Kült grup liderleri patolojik düzeyde narsistik kişilik örüntüsüne sahiplerdir. Bunun yanında; kim olduğuna ve neler yapabileceğine dair büyüklenmeci fikirlere sahip olma, mutlak bir itaat talebi, tavır ve tutumlarında abartılı bir tevazu maskesi altında saklanan kibir, kendisini özel ve seçilmiş görme, yaptığı kötü eylemler sonucunda herhangi bir mahcubiyet duymama, maddi talepte bulunma gibi davranışlar sergilerler. Yine bu liderlerin erken çocukluk dönemlerinde ebeveynleri tarafından yeterli ilgiyi görmeyen, yetersizlik duyguları yaşayan, bu duygularla baş etmek için de "en iyi ve en üstün" olduğunu iddia eden kişiler oldukları gözlemlenmiştir. Sadece kült grup liderleri değil, grup mensupları da liderlerine olağanüstü özellikler, mucizeler yükleme eğilimindedirler çünkü dünyada fena hâlde sıkılmış, çaresiz kalmış ve anlamsız hissetmektedirler.
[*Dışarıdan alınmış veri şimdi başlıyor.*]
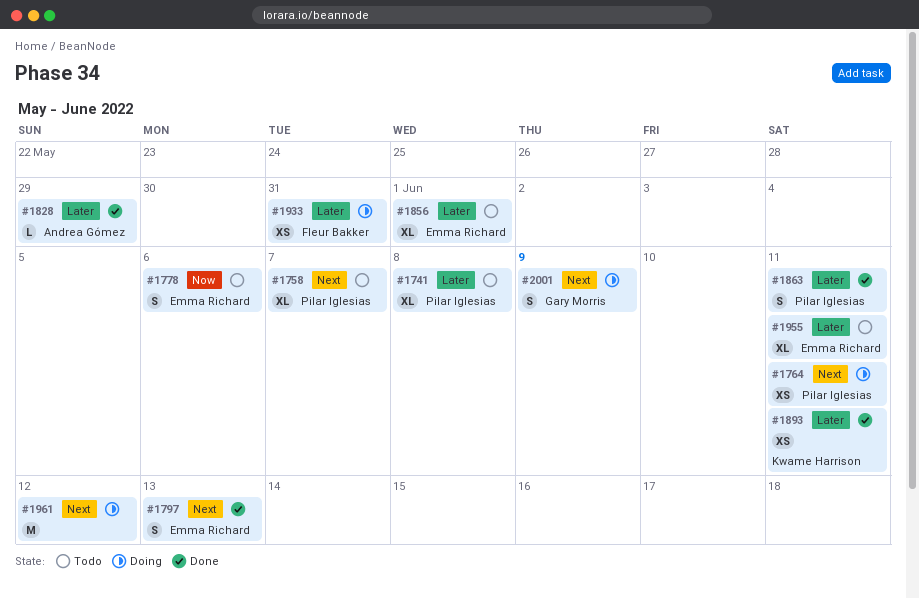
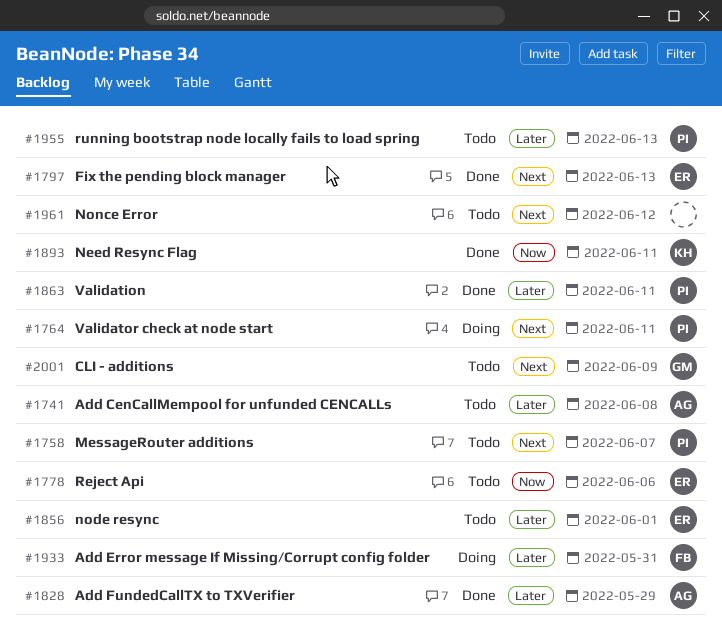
#1741, owner: Pilar Iglesias -> Andrea Gómez
#1893, priority: Later -> Now
#1955, owner: Emma Richard -> Pilar Iglesias
#1955, due: Jun 11 -> Jun 13
#1961, status: Doing -> Todo
#2001, status: Doing -> Todo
Bu durum lideri bazen "Yüce Yaratıcının sesi" bazen de "vahiy almış bir peygamber" olarak görüp lidere ibadet etme noktasına bile varabilir. Burada kritik ve önemli bir husus daha mevcut; kült grup liderleri mensuplarının bir davaya ya da fikre inanmasını, itaat etmesini istemezler. Liderler, mensuplarının bizzat kendi benliklerine, varlıklarına itaat etmesini isterler; adanmışlık doğrudan liderin kendisine olursa üye hiçbir zaman kusurları ve yanlışları göremez. Bu bağlılık tipinde grup üyeleri liderleri için kendilerini tehlikeye atacak, yakınlarına ve topluma zarar verecek hatta kendi canlarından vazgeçecek eylemlere kolaylıkla, hiç düşünmeden başvurabilirler.
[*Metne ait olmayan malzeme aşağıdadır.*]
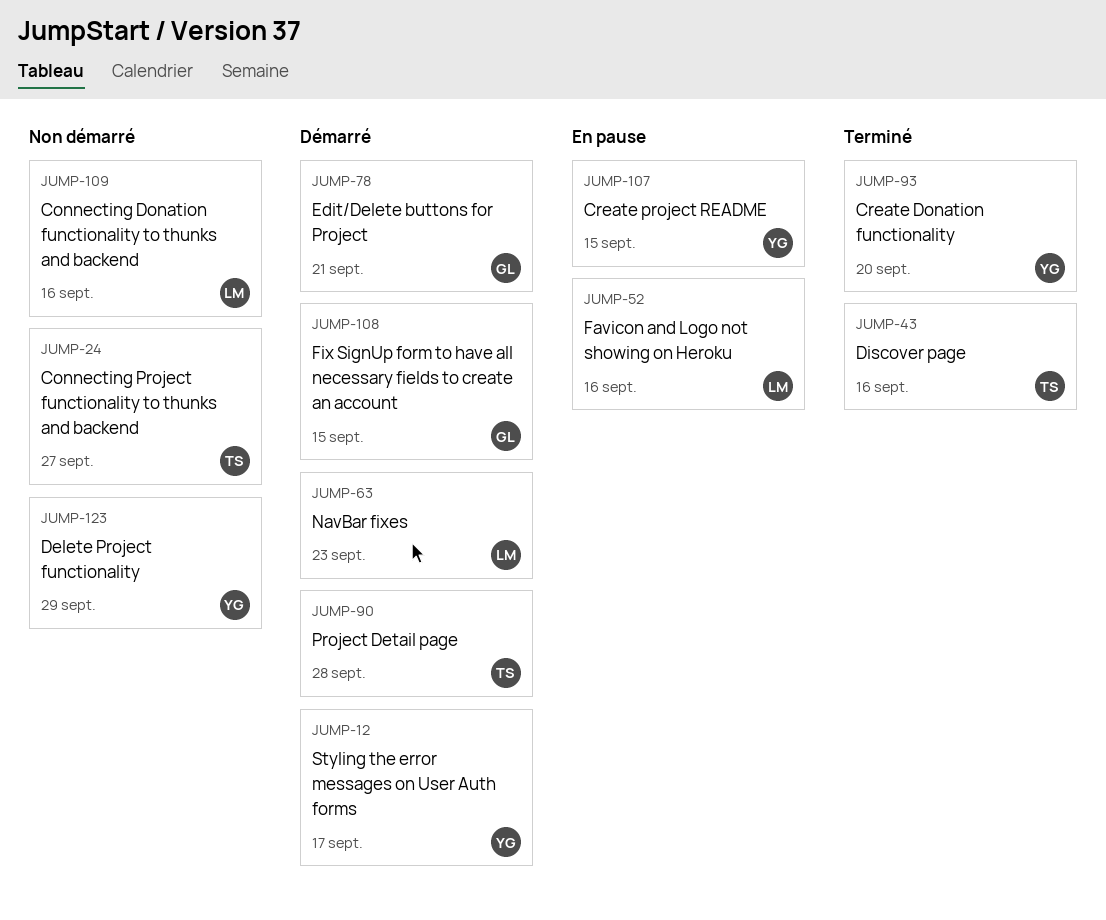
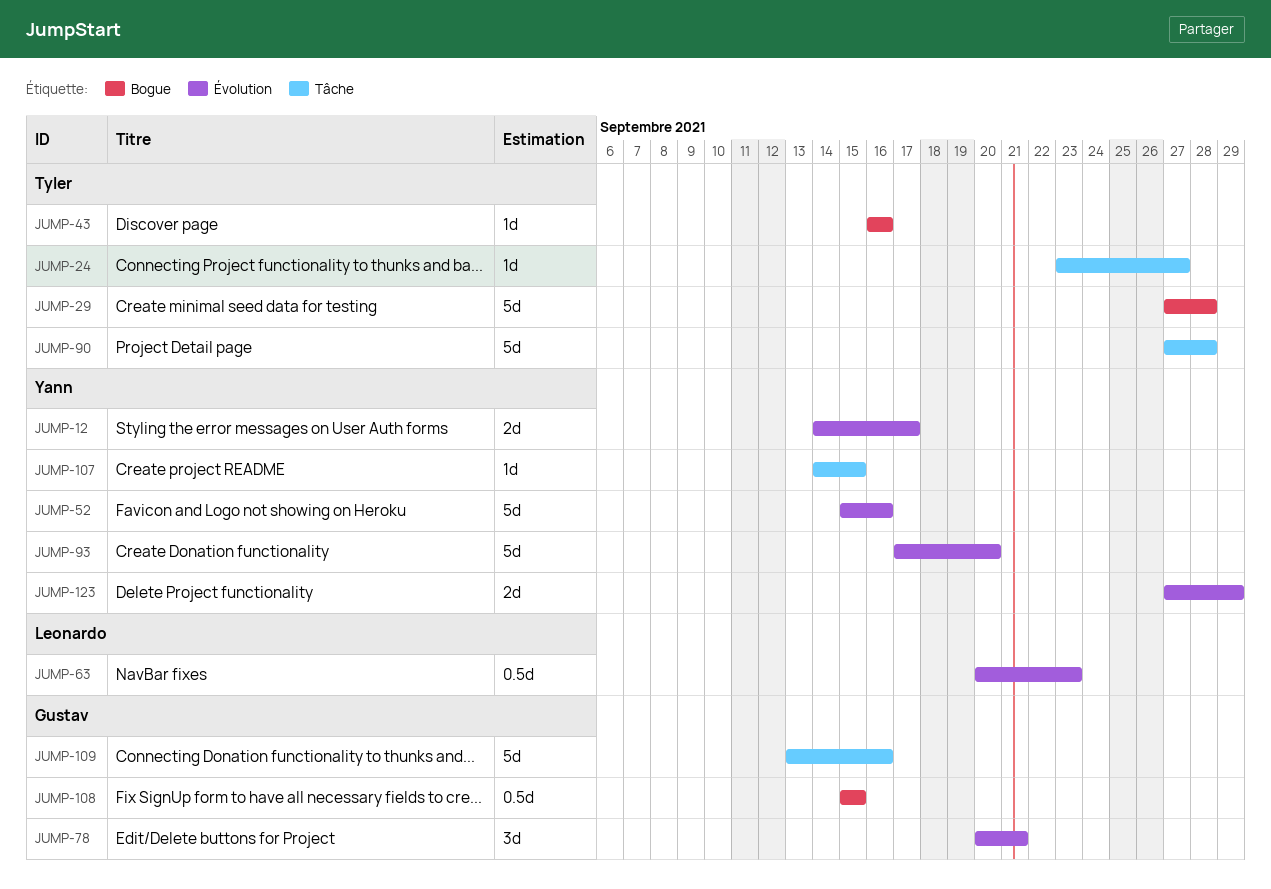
JUMP-29: none -> present
JUMP-52, owner: Leonardo -> Yann
JUMP-109, owner: Leonardo -> Gustav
Modern kültler üyelerinin, doğrudan şahsiyetlerine ve iradelerine saldırıp ele geçirmeye çalışır. Grup üyelerinin farklı ve özel olan yönlerini fark edip o yönleri silikleştirmeye, unutturmaya, değersizleştirmeye çabalar. Grup üyelerinin; hislerini, meraklarını ve bilgi birikimlerini yıkıp yerine kendi ideallerindeki şahsiyetsiz ve boyun eğici insan modelini yerleştirmek isterler ve çoğu kez de kullandıkları tekniklerle başarılı olurlar. Bu noktada hepimizin kendimize sorması gereken soru şu sanırım: "Tüm bunlar olurken ben ne yapıyorum? Gençler anlamsızlık çukurunda debelenirken; talihine küsmüş yaşıtlarımız başıboş bir şekilde sokaklarda gezerken; çevremizde, kendisine sorulacak "nasılsın?" sorusuna muhtaç binlerce insan ve yaralı ruh varken ben ne yapıyorum?" Bu soruya vereceğimiz yanıt değindiğimiz sorunların devası olacaktır.